Advice

Machine learning

  1. "If you're researching a new idea, always overfit a single batch before going to bigger tests"

  2. Start with the code and pipeline for inference, not for training.

    In more detail:

    • First you write the code for the inference using a really simple baseline model and a couple of initial features that have first came into your mind

    • Your code stores the features into a feature store (eg. an SQL table in the simplest case), your code also stores predictions of the model

    • Your pipeline can be run for any subgroup of data. For example if it is timeseries, you can pass any starting and ending timestamp to you pipeline, so that it is not always working on "the last day of data" or similar. This is needed for training, but also later in production if the pipeline failed and/or you need to re-create predictions for some arbitrary past data

    • Your pipeline also calculates your metrics (eg. accuracy) comparing the predictions with the labels. This is needed for training, but also important in production when you're going to monitor your pipeline accuracy.

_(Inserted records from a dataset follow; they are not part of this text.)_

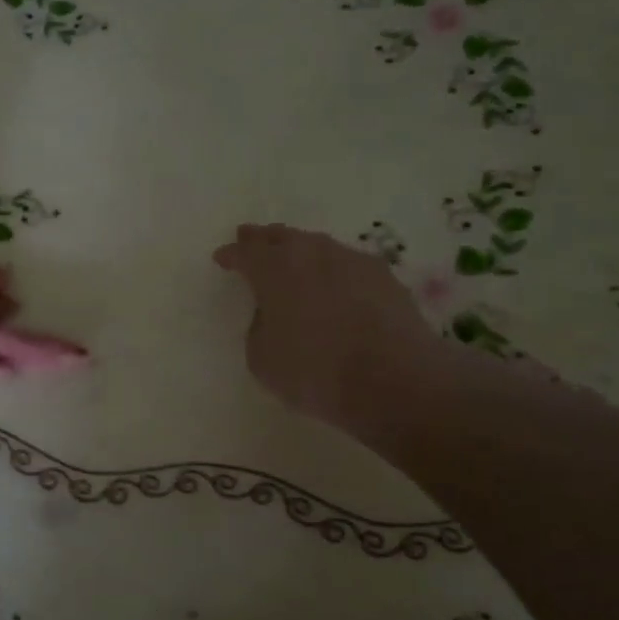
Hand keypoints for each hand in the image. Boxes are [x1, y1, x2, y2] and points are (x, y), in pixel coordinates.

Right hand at [214, 223, 445, 435]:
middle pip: (283, 237)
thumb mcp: (262, 358)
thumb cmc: (315, 372)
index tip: (222, 258)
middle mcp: (313, 254)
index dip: (232, 255)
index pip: (246, 252)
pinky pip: (348, 264)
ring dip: (301, 251)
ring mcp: (354, 261)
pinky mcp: (386, 278)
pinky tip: (334, 282)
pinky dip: (334, 269)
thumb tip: (273, 314)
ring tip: (294, 260)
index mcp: (275, 269)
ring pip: (318, 246)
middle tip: (251, 238)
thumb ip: (260, 327)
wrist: (396, 382)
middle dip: (264, 239)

    • Second, you train your real model by taking the features from the feature store. It is cool, because they are calculated in exactly the same way by exactly the same code as they will be later in production for the inference.

    • You let the model to predict the test set and use your pipeline to evaluate the accuracy. Same advantage here: same metrics, same code as later in production.

    • If you now need to add features, you just implement new ones and go to the first step (run a baseline). If you need to change existing features, you never do that - they are immutable - you create a new feature with a new name (just add "v.2" at the end if you don't comeup with a better descriptive name). And then you always go to first step.

    It helps if the code calculating features would check if the feature already in the feature store and skip the step if it is.